Technically, WTI crude (CL=F) is testing a double-bottom pattern near $62, with resistance layers stacking at $65 and $66. A decisive break above $66 would target $67.50–$68.00, while failure to hold $62 could drag prices toward $60. Brent (BZ=F) is moving in a similar structure, with a range defined by $65 support and $70 resistance. Both contracts are holding above immediate support levels, but momentum remains fragile, with short-covering responsible for much of the recent bounce.

Macro Backdrop and Currency Linkages

U.S. nonfarm payroll revisions, which revealed a loss of 911,000 jobs, reinforced expectations of a September Fed rate cut, sending the dollar lower and boosting commodities priced in USD. At the same time, gold surged past $3,674 per ounce, underscoring the search for havens during geopolitical stress. Oil benefitted in the short term, but the fundamental drag from weak macro data means demand forecasts may not justify sustained rallies.

 

China and India as Swing Buyers

China continues to stockpile crude aggressively, lifting imports since March, but the move is less about demand recovery and more about building reserves. Analysts warn Chinese demand growth could peak by 2027, with EV adoption already displacing 580,000 barrels per day of gasoline equivalent this year. India, meanwhile, is doubling down on discounted Russian barrels, defying Western pressure, and securing long-term supply contracts. These divergent strategies illustrate Asia’s outsized role in setting marginal demand, but also point to limits on upside for Brent as peak demand debates accelerate.

Verdict on Oil (CL=F, BZ=F)

Oil prices are being propped up by geopolitics rather than fundamentals.

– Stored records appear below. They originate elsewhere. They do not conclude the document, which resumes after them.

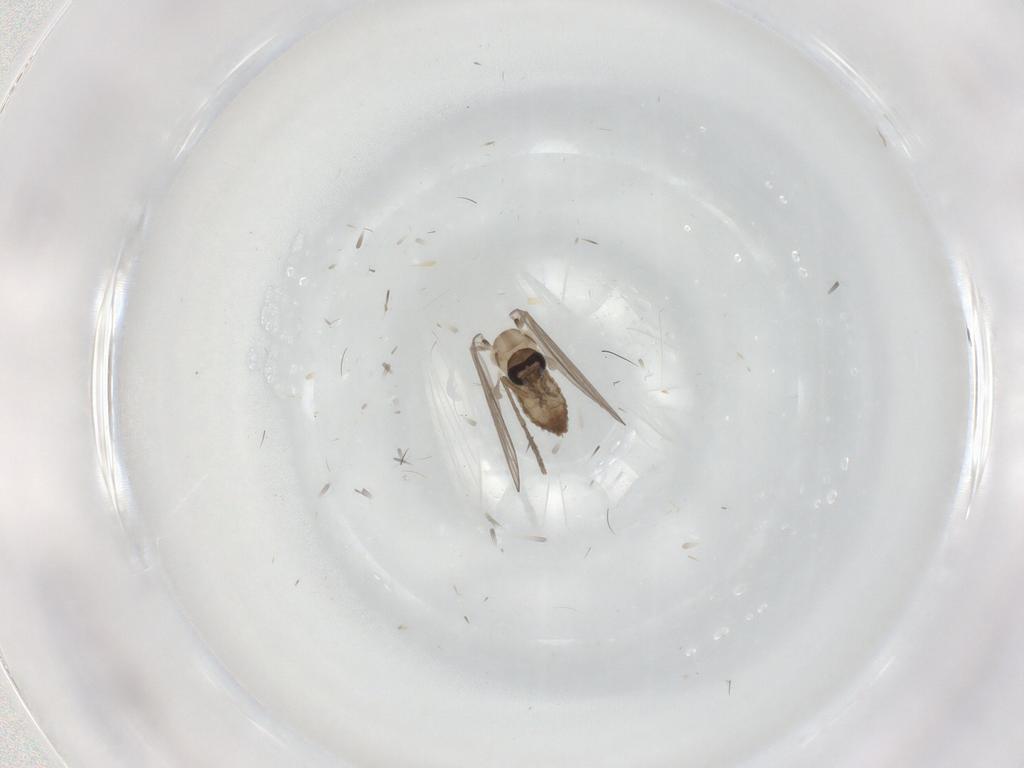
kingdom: Animalia
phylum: Arthropoda
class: Insecta
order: Diptera
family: Psychodidae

With WTI at $63.11 and Brent at $66.89, near-term rallies hinge on whether the Israel–Qatar escalation deepens or whether OPEC+ signals further restraint. Structural risks remain to the downside, with forecasts of Brent sliding back toward $55 if oversupply accelerates into 2026. The verdict for now is Hold, as short-term geopolitical premiums keep oil elevated, but long-term risk-reward tilts bearish unless demand outpaces the looming wave of supply from OPEC+, U.S. shale, and LNG expansions.